Quem não tem o menor interesse nisso tudo ainda pode estar tentando entender qual a utilidade em preservar um prédio antigo.

Para esses, eu cito o velho chavão: “povo que não conhece a sua história está condenado a repeti-la”. A repetição, nesse caso, é no mau sentido, de passar novamente pelos fracassos.

Isso aconteceu, ao meu ver, na reconstrução da antiga Estação Ferroviária, onde hoje é o Centro Cultural Tom Jobim… reconstruíram um prédio que antes na década de 60, fora demolido sem essa análise… e agora vemos a rodoviária sendo também arrancada da memória da cidade… será que daqui algumas décadas também será refeita como um memorial aos velhos tempos… que lamentável!

Lamento e me sinto menor hoje, diminuída mediante a brutalidade da imagem de uma máquina demolindo as minhas memórias junto com os tijolos e ferros retorcidos.

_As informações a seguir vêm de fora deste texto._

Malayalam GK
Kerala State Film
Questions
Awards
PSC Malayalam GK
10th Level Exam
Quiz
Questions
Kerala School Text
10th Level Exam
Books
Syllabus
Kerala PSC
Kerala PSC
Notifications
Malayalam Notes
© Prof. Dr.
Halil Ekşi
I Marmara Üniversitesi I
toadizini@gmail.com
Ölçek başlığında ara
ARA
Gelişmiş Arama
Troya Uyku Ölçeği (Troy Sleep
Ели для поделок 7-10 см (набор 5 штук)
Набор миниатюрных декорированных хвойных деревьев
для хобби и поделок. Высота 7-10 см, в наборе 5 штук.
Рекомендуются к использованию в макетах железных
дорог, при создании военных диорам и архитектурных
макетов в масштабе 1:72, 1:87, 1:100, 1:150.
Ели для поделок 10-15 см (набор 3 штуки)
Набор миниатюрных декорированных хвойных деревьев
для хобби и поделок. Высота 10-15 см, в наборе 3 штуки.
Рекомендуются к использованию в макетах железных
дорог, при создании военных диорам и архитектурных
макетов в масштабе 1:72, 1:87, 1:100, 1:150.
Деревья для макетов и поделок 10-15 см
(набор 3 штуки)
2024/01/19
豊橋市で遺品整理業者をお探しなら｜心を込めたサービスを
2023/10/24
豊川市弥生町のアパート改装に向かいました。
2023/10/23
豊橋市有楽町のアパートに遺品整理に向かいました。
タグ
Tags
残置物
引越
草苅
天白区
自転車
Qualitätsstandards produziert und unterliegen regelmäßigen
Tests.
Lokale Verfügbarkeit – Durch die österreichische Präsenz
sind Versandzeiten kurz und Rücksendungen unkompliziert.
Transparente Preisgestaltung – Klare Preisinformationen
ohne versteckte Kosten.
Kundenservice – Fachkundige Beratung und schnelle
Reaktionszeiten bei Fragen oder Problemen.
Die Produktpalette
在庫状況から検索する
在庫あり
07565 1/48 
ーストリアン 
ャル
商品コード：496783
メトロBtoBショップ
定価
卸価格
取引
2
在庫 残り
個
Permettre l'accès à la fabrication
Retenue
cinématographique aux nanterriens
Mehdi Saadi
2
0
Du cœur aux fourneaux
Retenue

Aos que chegarem agora, recebidos em uma nova rodoviária, um prédio novo, moderno e envidraçado, bem-vindos! Estamos buscando novos membros que possam acrescentar cultura em nossas referências tão infundadas e rasas de projetos sólidos embasados nas teorias do planejamento Urbano e Humano.

Bem-vindos! Em que pode nos ajudar?!”.